Prior to provincial politics, Murdoch served for 12 years on the former Sydenham Township Council. By the mid-1980s, concern had grown over the numerous rural lot severances granted by the Gray County Planning Approvals Committee, chaired by Murdoch.

This eventually led to the province assuming temporary planning authority in the county in 1991 and criticizing Grey’s planning procedures. At the time, Murdoch blamed a “Toronto mentality” for the takeover and “socialism to the limit”.

His private involvement as a development partner in Sydenham Mills, a proposed 25-lot luxury development for a hardwood lot in the township, which the Ontario Municipal Board ultimately rejected in 1990, also sparked concerns.

He pitted provincial ministries and environmentalists against Murdoch, who was Reeve of Sydenham at the time, and his development partners.

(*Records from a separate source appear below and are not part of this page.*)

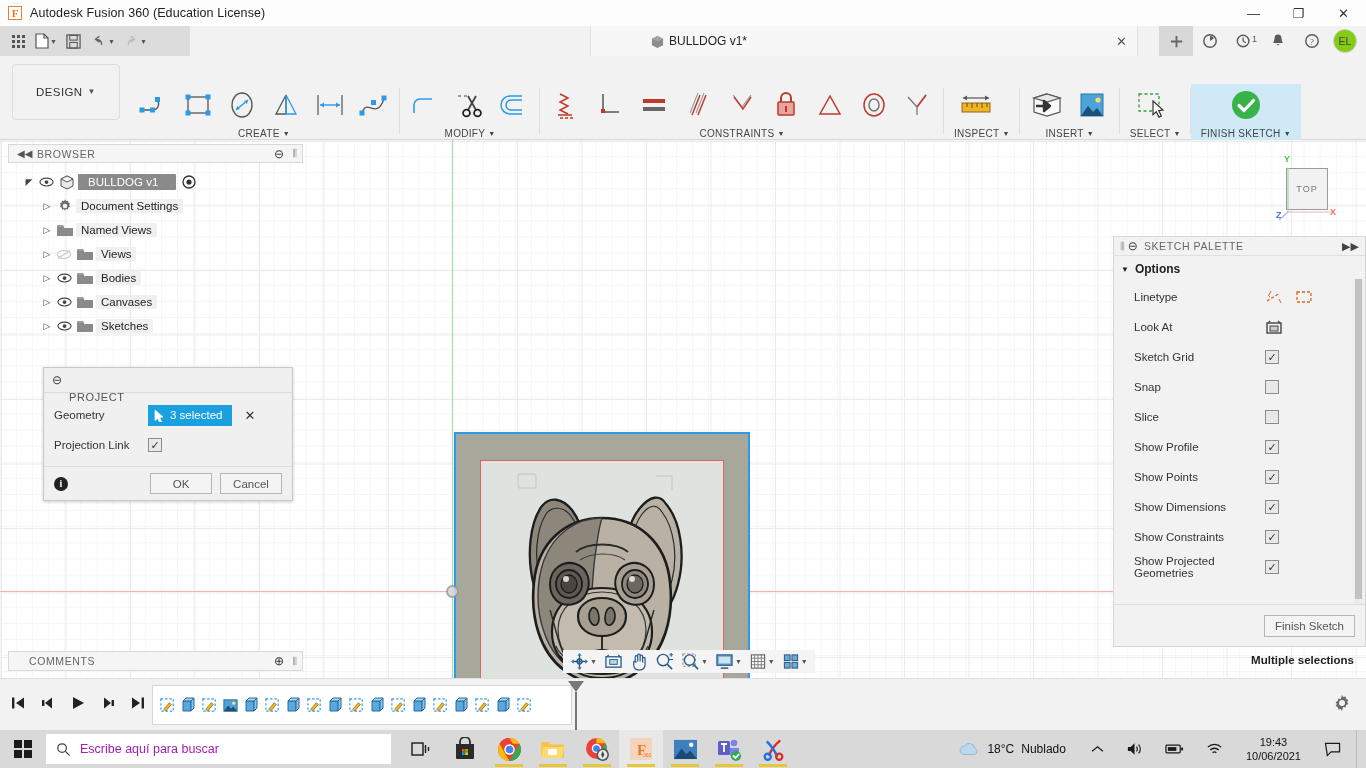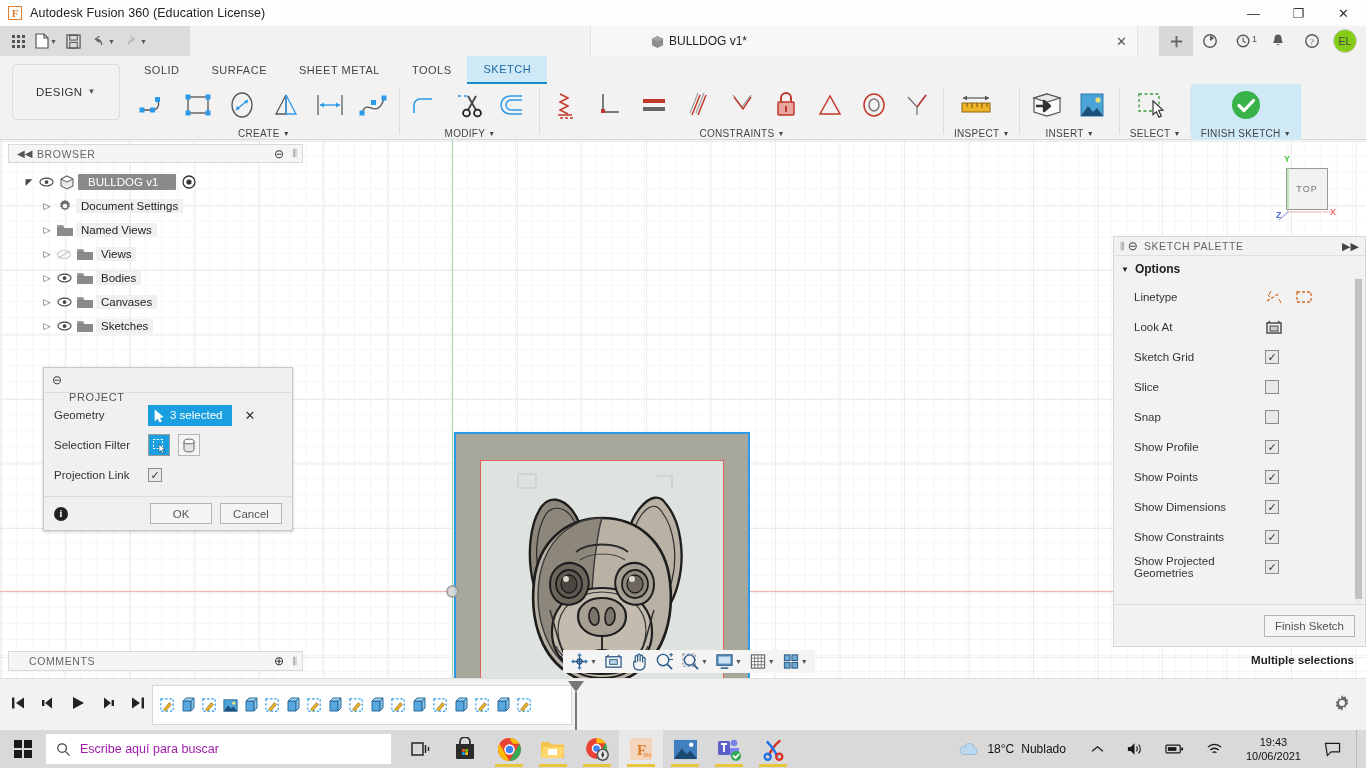"SOLID" div.tabstrip { html: <div> <div>SOLID</div> <div>SURFACE</div> <div>SHEET METAL</div> <div>TOOLS</div> <div>SKETCH</div> </div> -> none }
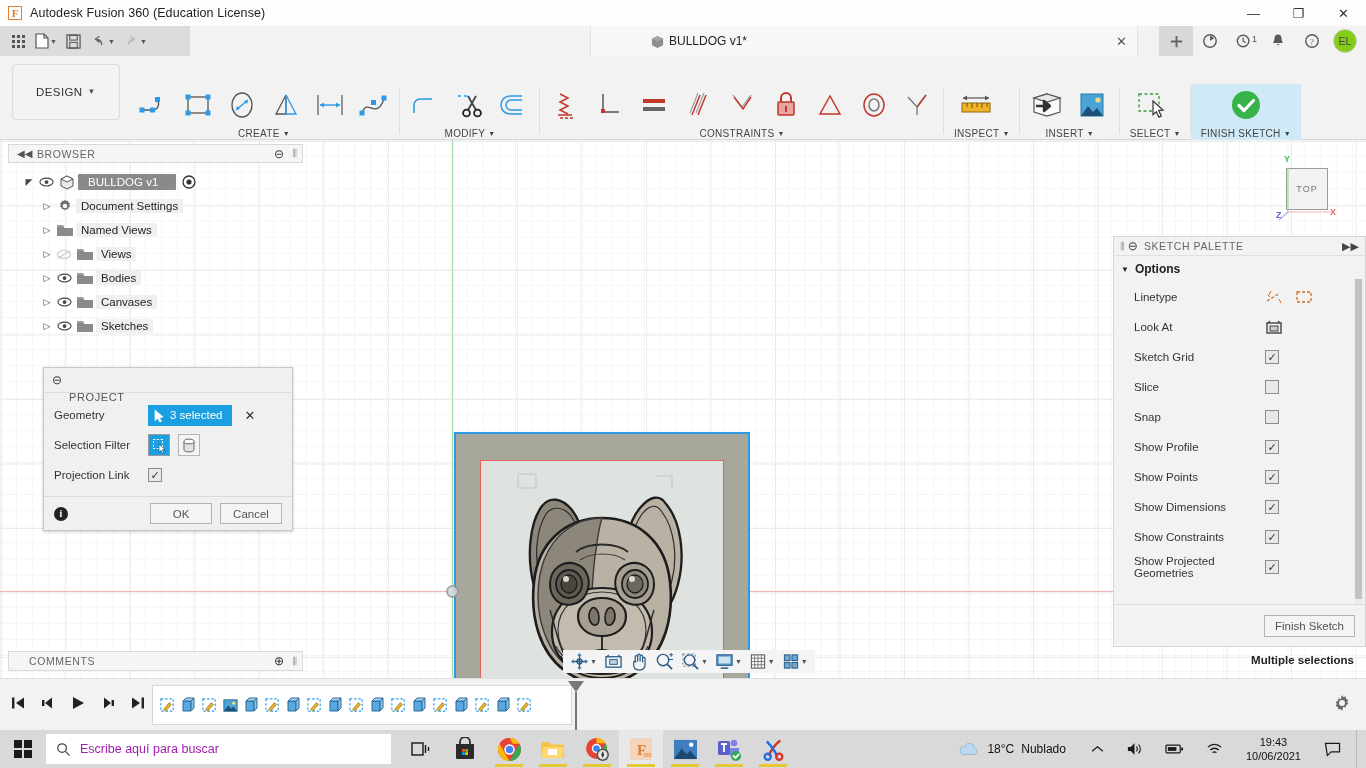"Slice" div.pal-row { order: before "Snap" -> after "Snap" }
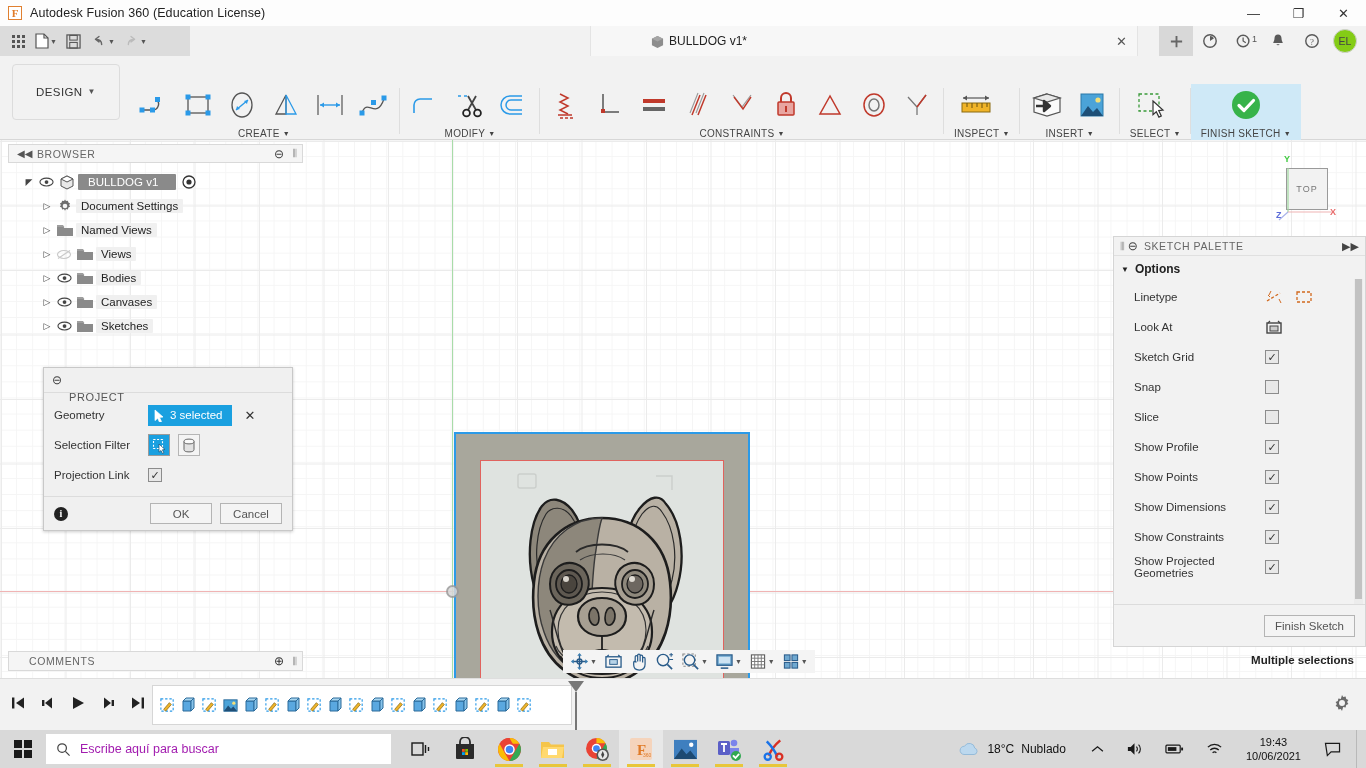"Selection Filter" div.drow { html: <div> <span>Selection Filter</span> <span> <svg> <rect></rect> <path></path> </svg> </span> <span> <svg> <path></path> <ellipse></ellipse> </svg> </span> </div> -> none }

Although not particularly religious, Murdoch remains open to a miracle, he said. He doesn’t want to die but admits he doesn’t have much to say about it. He feels bad for his family, but they will move on, and so will the world, he said.

“The disease, whatever it is, is in my lung. They cannot operate. And we stopped all medication. They keep him comfortable, he said. “I know they feed me well.”

“I think he’s remarkable,” said his wife Sue. “And all the support that we’ve seen, really over the last two years that he’s been sick, is incredible. And since we got here, just incredible.

“But it’s a tribute to him, because he has meaning with people,” she said, her voice picking up at the thought.